Le 23 juillet 2025, le Groupe de travail sur le commerce, les marchés et les revenus, créé au sein du Comité international de planification pour la souveraineté alimentaire (CIP), a organisé un webinaire mondial afin de faire avancer une analyse et une vision collectives pour un nouveau système commercial fondé sur la souveraineté alimentaire.
Coordonné par La Via Campesina et le ROPPA (Réseau des paysans et des producteurs agricoles de l’Afrique de l’Ouest), avec le soutien de Focus on the Global South et Terra Nuova, cet événement a réuni près de 120 participants de tous les continents. Le webinaire a permis d’examiner comment le système commercial international actuel nuit aux petits producteurs alimentaires, aux pêcheurs, aux migrants et aux économies locales, et de proposer collectivement un cadre alternatif fondé sur la souveraineté alimentaire, la justice, l’internationalisme, le multilatéralisme et la solidarité.
Contexte et intentions
Organisé en amont du prochain Forum mondial Nyéléni au Sri Lanka, le webinaire visait à élaborer une stratégie politique commune entre les mouvements populaires, les organisations de la société civile et leurs alliés. (...)
Au-delà de l’OMC : proposer un nouveau cadre fondé sur la souveraineté alimentaire
Une partie importante du webinaire a été consacrée à l’élaboration d’un nouveau système commercial fondé sur la souveraineté alimentaire.
Morgan Ody, de La Via Campesina, a présenté les éléments d’un projet de cadre inspiré de la Déclaration des Nations unies sur les droits des paysans (UNDROP). Elle a souligné le potentiel d’institutions telles que la FAO et la CNUCED pour offrir des espaces de dialogue et de gouvernance plus démocratiques que l’OMC.
Depuis la conférence ministérielle de l’OMC en 2022, La Via Campesina plaide en faveur d’un processus mondial visant à établir un cadre alternatif. Après des années de consultations internes, le mouvement a élaboré une série de propositions initiales, qu’elle a présentées en invitant à une contribution et à une collaboration plus larges.
Les points clés du projet de cadre sont les suivants :
Principes fondamentaux : le commerce doit donner la priorité aux droits des personnes, des communautés et des écosystèmes plutôt qu’au profit.

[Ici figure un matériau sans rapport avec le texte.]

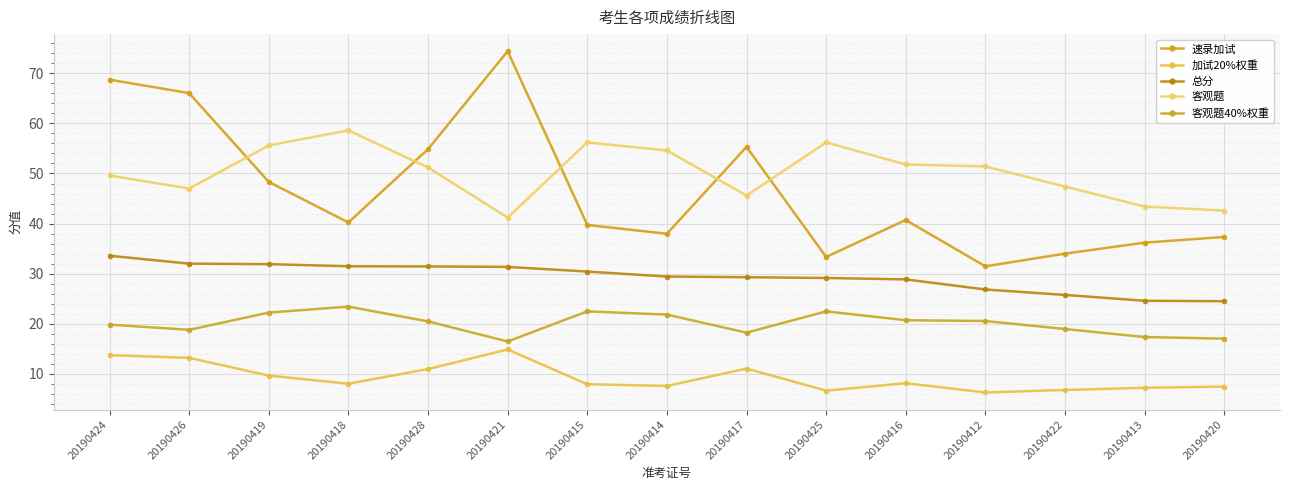

What is the minimum value for 总分?

24.5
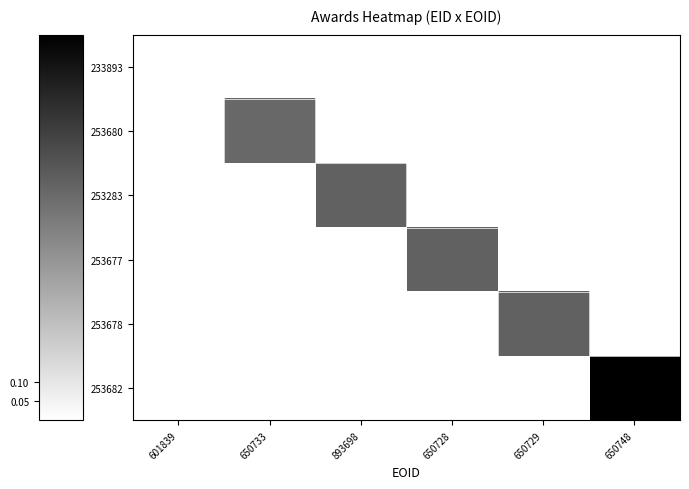

Rank the series by their maximum value, from lowest to highest.

233893, 253680, 253283, 253677, 253678, 253682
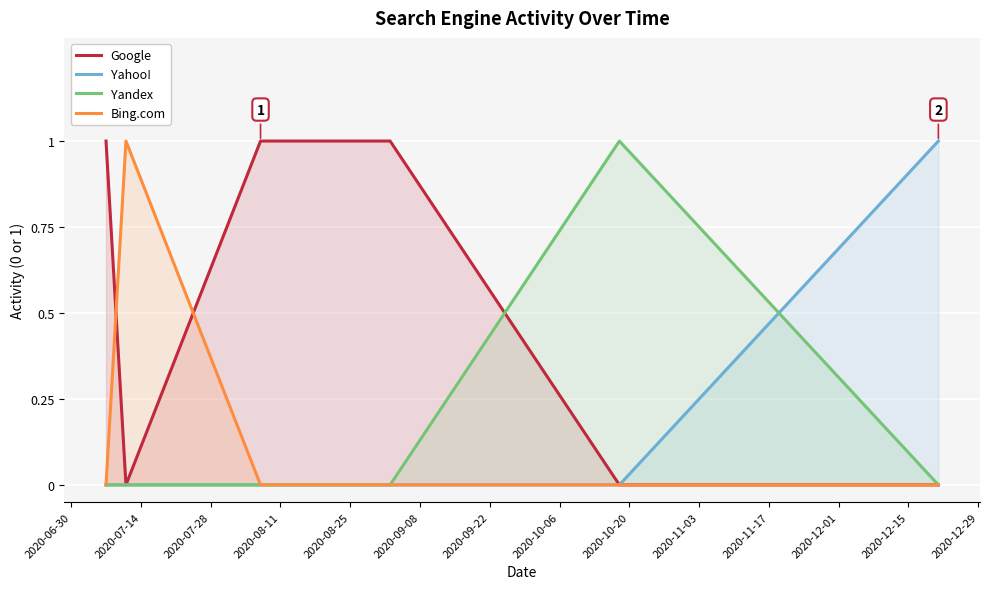

True or false: Google and Bing.com cross at least once.

True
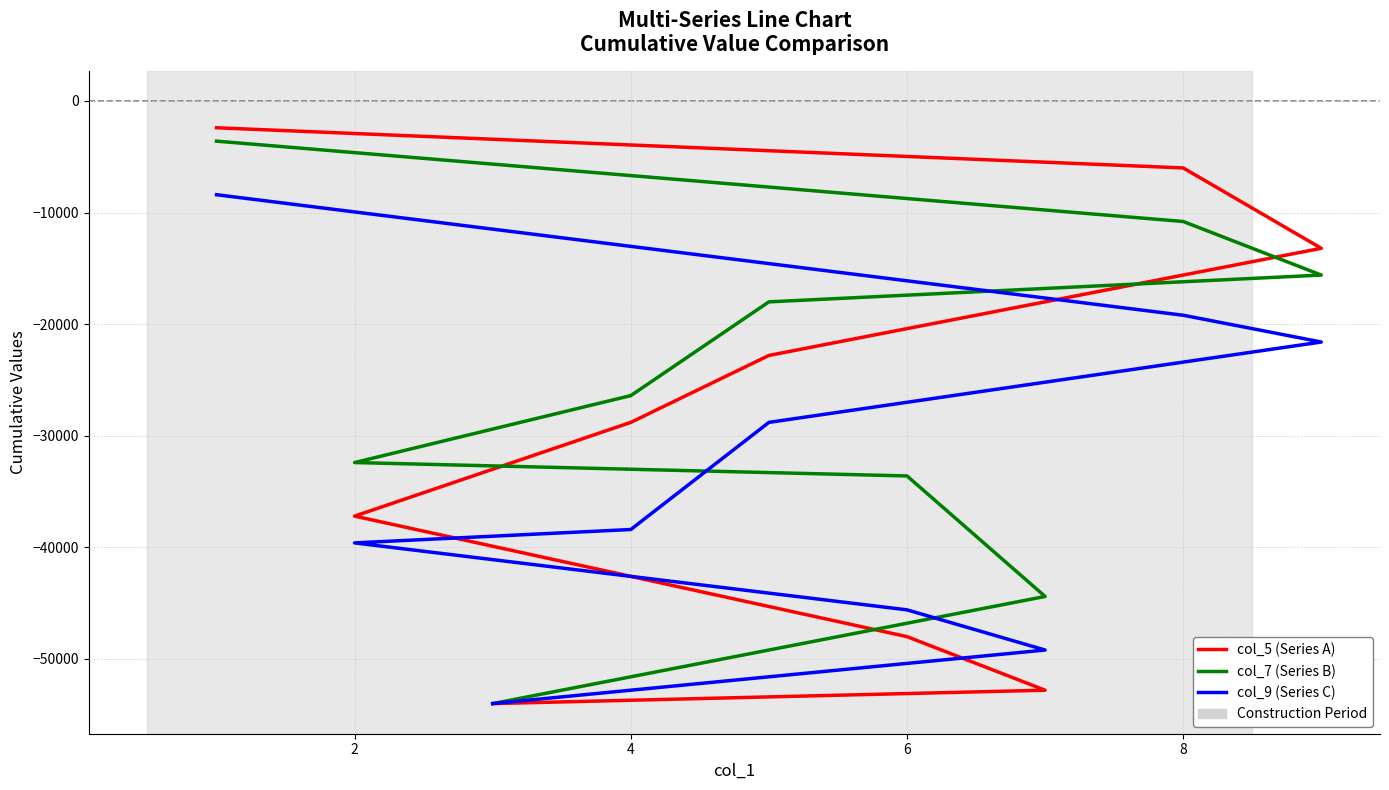

Read the col_9 (Series C) value at 6, to the nearest 100.

-45600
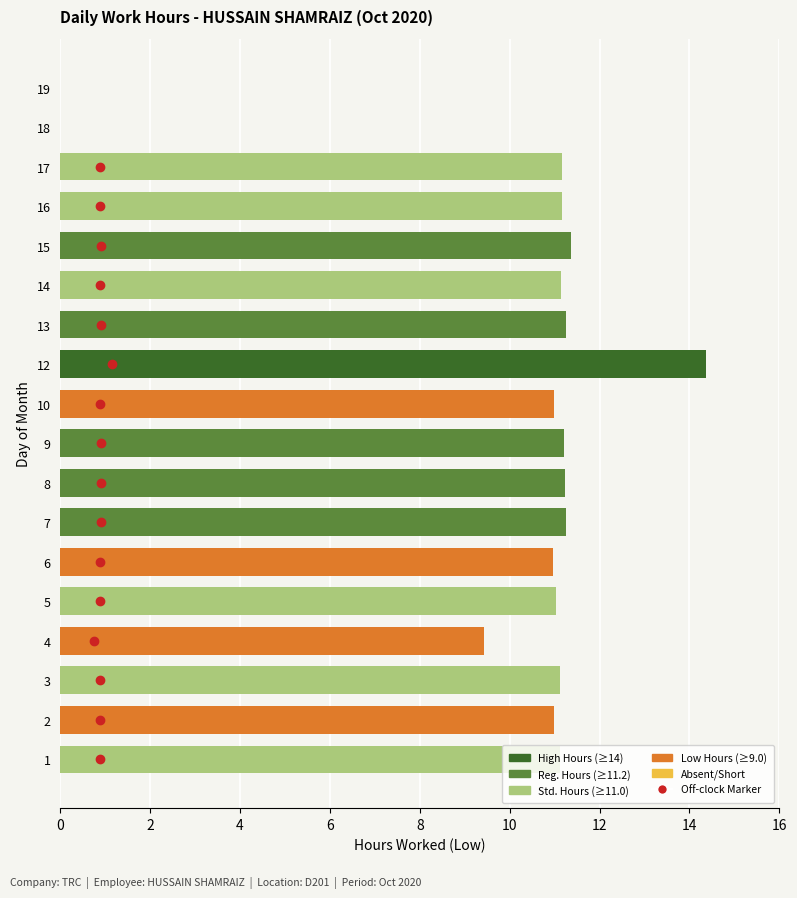

What is the ratio of the value at 6 to the value at 14?

1.0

Sur la base de la définition de la souveraineté alimentaire donnée par Nyéléni, le cadre doit être conforme aux droits humains et appliquer des principes cohérents au sein des pays et entre eux.
- Souveraineté démocratique : chaque pays doit avoir le droit de définir ses propres politiques alimentaires et agricoles. Les institutions des Nations unies telles que la FAO, le CSA et le FIDA doivent soutenir ce droit.
- Commerce régional : le commerce doit donner la priorité aux chaînes d’approvisionnement régionales, et non transcontinentales, afin de raccourcir les systèmes alimentaires et de stabiliser les marchés.
- Marchés équitables : les petits producteurs doivent avoir accès à des mesures de soutien des prix et à des garanties de revenus. La protection du travail, des salaires équitables et un observatoire public pour la transparence des prix sont essentiels.
- Interdiction des pratiques néfastes : le dumping, les subventions aux entreprises agroalimentaires et le commerce spéculatif doivent être interdits.
- Monnaie et solidarité : le commerce doit dépasser la dépendance aux monnaies dominantes, soutenir des échanges équitables et rejeter la dette néolibérale et l’aide conditionnelle.
- Défense des biens communs : le commerce doit protéger la terre, l’eau, la biodiversité et les biens communs ; faire progresser la réforme agraire ; et favoriser une gestion collective, autochtone et agroécologique, libre du contrôle des entreprises et des stratégies de « greenwashing ». (...)
Vers Nyéléni et au-delà
Tout au long du webinaire, les intervenants ont souligné que la justice commerciale ne peut être dissociée des luttes plus larges pour la justice climatique, la justice de genre, la souveraineté économique et le contrôle démocratique. La construction d’un nouveau système commercial ne se résume pas à des politiques, il s’agit d’un transfert de pouvoir.
Le prochain Forum Nyéléni a été identifié comme un espace essentiel pour approfondir la convergence entre les mouvements, affiner les propositions et faire avancer une stratégie mondiale commune en faveur de la souveraineté alimentaire.